«Ferrante faccia un programma no global»

Messaggio per Bruno Ferrante: bisogna dire qualcosa di sinistra per scaldare i cuori di Rifondazione, naturalmente bisogna che sia qualcosa piuttosto hard. Passaggio obbligato fa sapere Vittorio Agnoletto, altrimenti? «Be’, non è un mistero: Ferrante non è il nostro candidato, non condividiamo le modalità della sua candidatura e, attenzione, non vorremmo trovarci al fianco un prefetto che confermi la linea politica del Cofferati bolognese». Rischio davvero di troppo per l’europarlamentare di Rifondazione, «eletto come indipendente»: «Ferrante è uno dei candidati del centrosinistra alle primarie, che naturalmente si fanno per vedere chi vince. Non saremmo però così certi che lui possa farcela. C’è infatti un altro candidato che avrà il nostro voto: è Dario Fo, il sindaco giusto per Milano».
Onorevole, quali sono i punti forti - quelli determinanti - che Ferrante deve avere nel suo programma per garantirsi il voto di Rifondazione?
«Premesso che non è stata la soluzione migliore candidare un prefetto a sindaco di Milano - ovvero sarebbe stato meglio che il candidato uscisse dalla società civile -, non si può non giudicare positivamente come Ferrante si sia saputo muovere sul fronte dei rom o della casa o, ancora, sulle altre emergenze di questa città. Ma questa è storia di ieri, che è però insufficiente per fare il sindaco. Il domani sta nel programma, dove speriamo di ritrovare come sindaco un ex prefetto che sappia coniugare la sua storia con l’attenzione alla solidarietà, alla partecipazione e ai bisogni sociali. Che, tradotto, significa ridare dignità alla gente, affrontare la questione del bilancio partecipativo nato al forum sociale di Puerto Alegre e amministrare Milano sapendo che non è solo un problema di ordine pubblico».
Ma il vostro candidato sindaco è stato il rappresentante a Milano del ministro degli Interni...
«... Non ha però mai inteso rispetto della legalità come repressione. Lo dice pure il centrodestra quando sostiene che l’eredità lasciata da Ferrante sono venti campi abusivi e cinquemila rom».
Scusi, Agnoletto, si tratta di un’eredità sgradita ai milanesi. E, comunque, non crede che ci sia il rischio di una conversione da prefetto a sindaco-sceriffo, come è il caso di Cofferati a Bologna?
«Bologna doveva essere il laboratorio avanzato del centrosinistra guidato dall’ex segretario generale di quel sindacato, la Cgil, che dava la massima attenzione ai lavoratori e ai soggetti deboli e che si batteva contro il lavoro precario. Solo che ci siamo ritrovati un sindaco che multa i lavavetri, che vieta l’uso di alcolici in pubblico dopo le ventuno e che caccia i rom che vivono in roulotte su un terreno di loro proprietà. Impensabile. Non credo che Milano rischi di vivere tutto questo: Ferrante ha evitato alla città quei conflitti che il centrodestra avrebbe invece voluto. E, comunque, la migliore conferma deve arrivare con il suo programma».
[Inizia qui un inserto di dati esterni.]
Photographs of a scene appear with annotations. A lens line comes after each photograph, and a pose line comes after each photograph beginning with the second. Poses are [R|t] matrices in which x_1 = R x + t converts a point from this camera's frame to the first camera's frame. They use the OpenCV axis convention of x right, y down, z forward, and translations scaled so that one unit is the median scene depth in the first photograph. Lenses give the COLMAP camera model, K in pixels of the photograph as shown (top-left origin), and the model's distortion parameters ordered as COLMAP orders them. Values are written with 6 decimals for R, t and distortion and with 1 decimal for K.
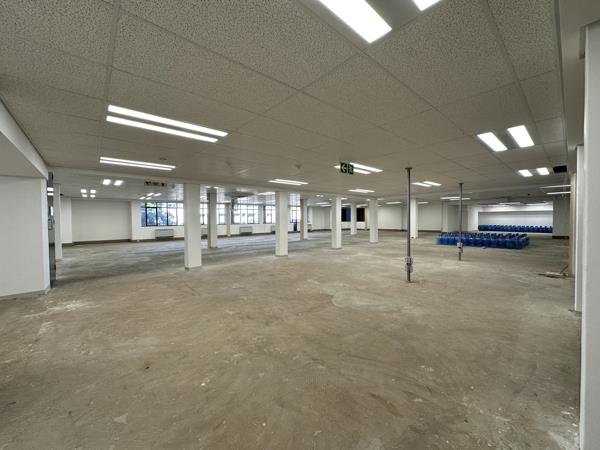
lens RADIAL K [[239.2, 0, 300.3], [0, 239.2, 223.6], [0, 0, 1]] dist [-0.001329, 0.000614]
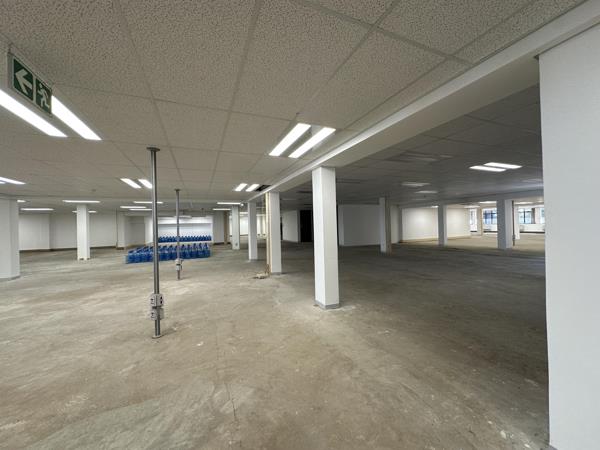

Facciamo un passo indietro. La candidatura di Ferrante nasce da un’alleanza tra Ds e Margherita, come confermato da Alberto Mattioli. Proprio in quell’area dove sono nate le manovre più o meno occulte per azzoppare la discesa in campo di Umberto Veronesi, che dava fastidio per il suo laicismo e per la sua tradizione riformista. Non avverte, Agnoletto, un collegamento di troppo?
«Che il metodo della nomina di Ferrante non sia condivisibile l’abbiamo già detto e ripetuto: sarebbe stato meglio che la scelta fosse fatta all’interno del “Cantiere” e a livello milanese piuttosto che piombata dall’alto e imposta dalle segreterie romane. Ben vengano quindi le primarie. Ma c’è una differenza tra Ferrante e Veronesi: l’oncologo non poteva nemmeno concorrere alle primarie per i suoi legami di potere e d’affari che avrebbero riportato Milano indietro agli anni Ottanta. Comunque, a fare fuori Veronesi non è stato il centrosinistra ma, diciamo la verità, una parte di quell’Unione indisponibile a sostenerlo. Di questo rivendico con orgoglio il ruolo giocato da me e da Rifondazione. E, mi permetta, con Ferrante candidato alle primarie, una chiosa finale: la legalità non è una categoria della destra. Bisogna distinguere gli atti giudicati “illegali” ma commessi per motivi di bisogno, da quelli fatti in nome del profitto. Ma anche questo deve stare nel programma».